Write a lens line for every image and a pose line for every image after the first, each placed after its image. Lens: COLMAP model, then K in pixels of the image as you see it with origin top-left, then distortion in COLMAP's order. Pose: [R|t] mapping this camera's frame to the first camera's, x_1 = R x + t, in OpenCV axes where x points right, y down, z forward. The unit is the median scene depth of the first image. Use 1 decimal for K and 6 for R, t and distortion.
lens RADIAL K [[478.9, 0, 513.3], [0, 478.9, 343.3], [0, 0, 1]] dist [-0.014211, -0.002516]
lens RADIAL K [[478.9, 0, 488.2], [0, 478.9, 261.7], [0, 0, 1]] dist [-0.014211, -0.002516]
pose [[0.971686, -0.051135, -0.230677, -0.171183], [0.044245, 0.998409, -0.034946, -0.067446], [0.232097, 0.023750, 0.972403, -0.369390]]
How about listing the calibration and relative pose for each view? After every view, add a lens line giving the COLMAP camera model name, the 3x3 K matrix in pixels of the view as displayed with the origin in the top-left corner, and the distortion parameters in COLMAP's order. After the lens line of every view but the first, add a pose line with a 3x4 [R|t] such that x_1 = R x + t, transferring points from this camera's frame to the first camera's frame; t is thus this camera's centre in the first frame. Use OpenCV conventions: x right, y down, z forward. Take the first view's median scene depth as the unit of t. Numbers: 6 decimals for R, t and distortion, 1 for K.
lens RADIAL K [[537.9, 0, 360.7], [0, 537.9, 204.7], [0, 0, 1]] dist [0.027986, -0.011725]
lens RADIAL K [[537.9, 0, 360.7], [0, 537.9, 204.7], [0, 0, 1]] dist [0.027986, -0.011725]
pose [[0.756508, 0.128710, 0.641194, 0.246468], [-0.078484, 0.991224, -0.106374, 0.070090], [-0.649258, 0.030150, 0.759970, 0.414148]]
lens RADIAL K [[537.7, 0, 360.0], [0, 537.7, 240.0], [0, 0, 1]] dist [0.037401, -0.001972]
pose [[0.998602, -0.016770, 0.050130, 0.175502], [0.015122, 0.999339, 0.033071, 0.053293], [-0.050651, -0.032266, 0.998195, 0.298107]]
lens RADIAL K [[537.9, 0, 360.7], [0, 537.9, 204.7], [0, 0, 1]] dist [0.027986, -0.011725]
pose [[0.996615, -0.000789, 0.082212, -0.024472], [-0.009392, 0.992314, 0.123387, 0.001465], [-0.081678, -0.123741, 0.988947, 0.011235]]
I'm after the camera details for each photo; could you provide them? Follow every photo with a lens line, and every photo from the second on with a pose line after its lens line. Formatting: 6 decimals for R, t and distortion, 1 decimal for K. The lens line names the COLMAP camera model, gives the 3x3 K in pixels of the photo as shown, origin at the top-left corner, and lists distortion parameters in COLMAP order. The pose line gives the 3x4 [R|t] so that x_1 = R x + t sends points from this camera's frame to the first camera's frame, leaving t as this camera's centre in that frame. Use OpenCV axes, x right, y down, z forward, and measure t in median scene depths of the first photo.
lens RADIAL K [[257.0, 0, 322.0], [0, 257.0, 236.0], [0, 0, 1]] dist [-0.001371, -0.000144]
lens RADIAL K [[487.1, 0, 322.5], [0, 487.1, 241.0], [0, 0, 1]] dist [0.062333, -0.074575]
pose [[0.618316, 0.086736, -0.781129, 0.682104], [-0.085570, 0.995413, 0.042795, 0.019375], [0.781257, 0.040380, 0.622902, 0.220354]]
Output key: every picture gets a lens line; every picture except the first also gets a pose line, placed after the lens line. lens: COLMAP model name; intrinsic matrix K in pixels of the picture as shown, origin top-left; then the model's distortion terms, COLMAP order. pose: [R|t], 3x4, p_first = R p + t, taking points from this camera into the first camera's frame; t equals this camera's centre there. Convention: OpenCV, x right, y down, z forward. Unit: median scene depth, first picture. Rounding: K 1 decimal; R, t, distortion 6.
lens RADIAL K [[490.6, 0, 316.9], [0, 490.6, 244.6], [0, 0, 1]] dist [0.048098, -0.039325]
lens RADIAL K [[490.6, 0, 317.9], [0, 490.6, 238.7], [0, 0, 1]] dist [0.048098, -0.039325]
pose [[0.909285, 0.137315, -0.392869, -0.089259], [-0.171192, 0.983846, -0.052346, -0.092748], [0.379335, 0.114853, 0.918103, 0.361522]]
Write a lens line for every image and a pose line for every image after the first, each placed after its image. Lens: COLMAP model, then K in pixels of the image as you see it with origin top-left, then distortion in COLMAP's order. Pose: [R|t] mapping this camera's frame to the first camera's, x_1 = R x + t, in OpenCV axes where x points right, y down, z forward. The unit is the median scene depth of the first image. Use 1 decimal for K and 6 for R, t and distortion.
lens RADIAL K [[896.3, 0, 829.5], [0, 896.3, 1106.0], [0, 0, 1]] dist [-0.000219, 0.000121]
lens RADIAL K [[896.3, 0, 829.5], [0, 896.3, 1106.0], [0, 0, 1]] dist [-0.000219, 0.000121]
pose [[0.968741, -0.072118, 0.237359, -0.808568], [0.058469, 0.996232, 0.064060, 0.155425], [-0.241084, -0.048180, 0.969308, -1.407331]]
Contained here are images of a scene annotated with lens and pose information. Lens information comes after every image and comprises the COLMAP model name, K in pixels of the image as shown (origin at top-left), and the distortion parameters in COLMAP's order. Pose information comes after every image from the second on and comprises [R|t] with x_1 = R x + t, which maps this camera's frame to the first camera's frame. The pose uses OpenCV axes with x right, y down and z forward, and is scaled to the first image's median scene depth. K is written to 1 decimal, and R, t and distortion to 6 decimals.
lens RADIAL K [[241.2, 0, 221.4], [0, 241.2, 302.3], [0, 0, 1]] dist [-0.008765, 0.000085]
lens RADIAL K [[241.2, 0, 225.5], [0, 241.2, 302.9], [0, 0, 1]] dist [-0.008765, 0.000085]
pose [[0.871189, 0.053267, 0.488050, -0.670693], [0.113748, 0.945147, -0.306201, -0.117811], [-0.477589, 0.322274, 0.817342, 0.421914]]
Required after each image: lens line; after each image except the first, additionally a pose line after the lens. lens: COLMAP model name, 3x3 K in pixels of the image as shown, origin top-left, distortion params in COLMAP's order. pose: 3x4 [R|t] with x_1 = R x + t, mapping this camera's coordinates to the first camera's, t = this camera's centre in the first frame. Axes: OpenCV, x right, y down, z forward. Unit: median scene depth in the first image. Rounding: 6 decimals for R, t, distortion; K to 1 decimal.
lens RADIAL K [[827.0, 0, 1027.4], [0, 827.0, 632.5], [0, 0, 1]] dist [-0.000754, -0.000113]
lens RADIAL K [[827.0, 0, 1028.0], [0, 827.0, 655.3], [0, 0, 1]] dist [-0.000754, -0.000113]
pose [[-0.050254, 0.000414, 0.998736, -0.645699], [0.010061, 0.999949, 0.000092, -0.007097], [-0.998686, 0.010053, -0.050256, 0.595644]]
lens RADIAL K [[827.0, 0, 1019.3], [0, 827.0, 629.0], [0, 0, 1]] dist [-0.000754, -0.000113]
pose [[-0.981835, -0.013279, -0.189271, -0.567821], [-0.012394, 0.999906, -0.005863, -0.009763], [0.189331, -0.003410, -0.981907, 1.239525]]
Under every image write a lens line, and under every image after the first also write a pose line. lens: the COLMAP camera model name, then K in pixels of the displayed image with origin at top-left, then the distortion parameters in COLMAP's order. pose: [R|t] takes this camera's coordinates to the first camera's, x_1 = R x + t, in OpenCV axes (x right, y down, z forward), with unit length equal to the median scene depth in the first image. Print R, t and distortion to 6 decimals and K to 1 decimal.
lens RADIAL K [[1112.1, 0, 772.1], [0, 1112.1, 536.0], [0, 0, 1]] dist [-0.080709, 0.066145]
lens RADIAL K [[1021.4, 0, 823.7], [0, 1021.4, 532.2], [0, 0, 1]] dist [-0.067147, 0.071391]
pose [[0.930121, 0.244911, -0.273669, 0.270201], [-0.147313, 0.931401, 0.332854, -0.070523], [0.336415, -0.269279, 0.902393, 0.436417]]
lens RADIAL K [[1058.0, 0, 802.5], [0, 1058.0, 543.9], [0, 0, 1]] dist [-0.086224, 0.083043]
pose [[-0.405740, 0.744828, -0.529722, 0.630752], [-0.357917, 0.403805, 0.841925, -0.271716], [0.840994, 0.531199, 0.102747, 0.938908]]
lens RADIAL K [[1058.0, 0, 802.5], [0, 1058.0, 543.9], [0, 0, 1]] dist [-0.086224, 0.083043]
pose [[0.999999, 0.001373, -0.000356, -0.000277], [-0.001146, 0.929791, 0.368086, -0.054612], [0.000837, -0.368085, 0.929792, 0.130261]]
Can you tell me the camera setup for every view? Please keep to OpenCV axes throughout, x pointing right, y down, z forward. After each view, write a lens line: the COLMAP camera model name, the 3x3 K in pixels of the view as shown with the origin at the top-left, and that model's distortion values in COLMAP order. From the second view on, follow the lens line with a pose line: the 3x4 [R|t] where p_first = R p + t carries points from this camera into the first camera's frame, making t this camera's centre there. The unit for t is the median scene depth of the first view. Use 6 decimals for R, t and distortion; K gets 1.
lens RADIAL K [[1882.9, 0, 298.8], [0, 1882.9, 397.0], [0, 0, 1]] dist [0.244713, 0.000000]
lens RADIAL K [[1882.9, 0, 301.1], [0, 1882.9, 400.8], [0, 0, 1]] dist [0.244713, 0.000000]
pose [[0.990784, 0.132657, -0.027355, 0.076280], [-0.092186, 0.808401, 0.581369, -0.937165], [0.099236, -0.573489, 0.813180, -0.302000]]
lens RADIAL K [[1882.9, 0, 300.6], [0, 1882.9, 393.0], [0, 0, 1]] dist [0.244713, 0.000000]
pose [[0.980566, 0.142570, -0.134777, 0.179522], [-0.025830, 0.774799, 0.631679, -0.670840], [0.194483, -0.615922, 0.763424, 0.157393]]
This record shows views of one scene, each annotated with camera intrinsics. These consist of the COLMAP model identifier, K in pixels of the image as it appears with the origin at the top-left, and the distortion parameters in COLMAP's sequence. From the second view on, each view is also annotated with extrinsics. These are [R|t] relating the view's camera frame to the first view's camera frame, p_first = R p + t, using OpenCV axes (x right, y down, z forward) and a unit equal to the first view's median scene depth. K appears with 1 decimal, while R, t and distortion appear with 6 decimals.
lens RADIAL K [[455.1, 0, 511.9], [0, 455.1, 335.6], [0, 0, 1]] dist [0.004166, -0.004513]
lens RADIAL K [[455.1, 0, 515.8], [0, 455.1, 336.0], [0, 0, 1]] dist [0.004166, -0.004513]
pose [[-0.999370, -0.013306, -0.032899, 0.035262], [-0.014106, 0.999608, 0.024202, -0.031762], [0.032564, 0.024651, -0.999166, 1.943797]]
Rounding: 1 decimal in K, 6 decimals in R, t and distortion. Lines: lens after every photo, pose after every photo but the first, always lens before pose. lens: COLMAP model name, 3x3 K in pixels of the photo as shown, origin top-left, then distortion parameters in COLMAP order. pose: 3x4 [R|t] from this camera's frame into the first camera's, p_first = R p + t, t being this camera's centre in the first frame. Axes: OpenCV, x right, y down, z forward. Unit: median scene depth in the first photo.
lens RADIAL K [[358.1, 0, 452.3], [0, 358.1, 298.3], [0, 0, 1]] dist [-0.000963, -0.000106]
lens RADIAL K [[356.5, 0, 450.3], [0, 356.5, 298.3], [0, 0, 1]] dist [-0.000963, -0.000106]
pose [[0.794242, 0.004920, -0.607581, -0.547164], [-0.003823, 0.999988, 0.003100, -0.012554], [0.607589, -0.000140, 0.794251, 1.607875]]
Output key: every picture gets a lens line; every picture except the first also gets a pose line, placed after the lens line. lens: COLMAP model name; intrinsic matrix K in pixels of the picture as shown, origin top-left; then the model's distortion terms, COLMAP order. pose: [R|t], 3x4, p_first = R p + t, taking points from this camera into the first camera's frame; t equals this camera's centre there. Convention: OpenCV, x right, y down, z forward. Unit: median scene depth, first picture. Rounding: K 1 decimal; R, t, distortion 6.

### ASSIGNMENT
Rewrite the part that opens with the line containing "Can you tell" and closes with the line containing "397.0], [0, 0, 1]] dist [0.244713, 0.000000]", putting "camera configuration" in place of "camera setup" and leaving everything else unchanged.

### YOUR RESPONSE
Can you tell me the camera configuration for every view? Please keep to OpenCV axes throughout, x pointing right, y down, z forward. After each view, write a lens line: the COLMAP camera model name, the 3x3 K in pixels of the view as shown with the origin at the top-left, and that model's distortion values in COLMAP order. From the second view on, follow the lens line with a pose line: the 3x4 [R|t] where p_first = R p + t carries points from this camera into the first camera's frame, making t this camera's centre there. The unit for t is the median scene depth of the first view. Use 6 decimals for R, t and distortion; K gets 1.
lens RADIAL K [[1882.9, 0, 298.8], [0, 1882.9, 397.0], [0, 0, 1]] dist [0.244713, 0.000000]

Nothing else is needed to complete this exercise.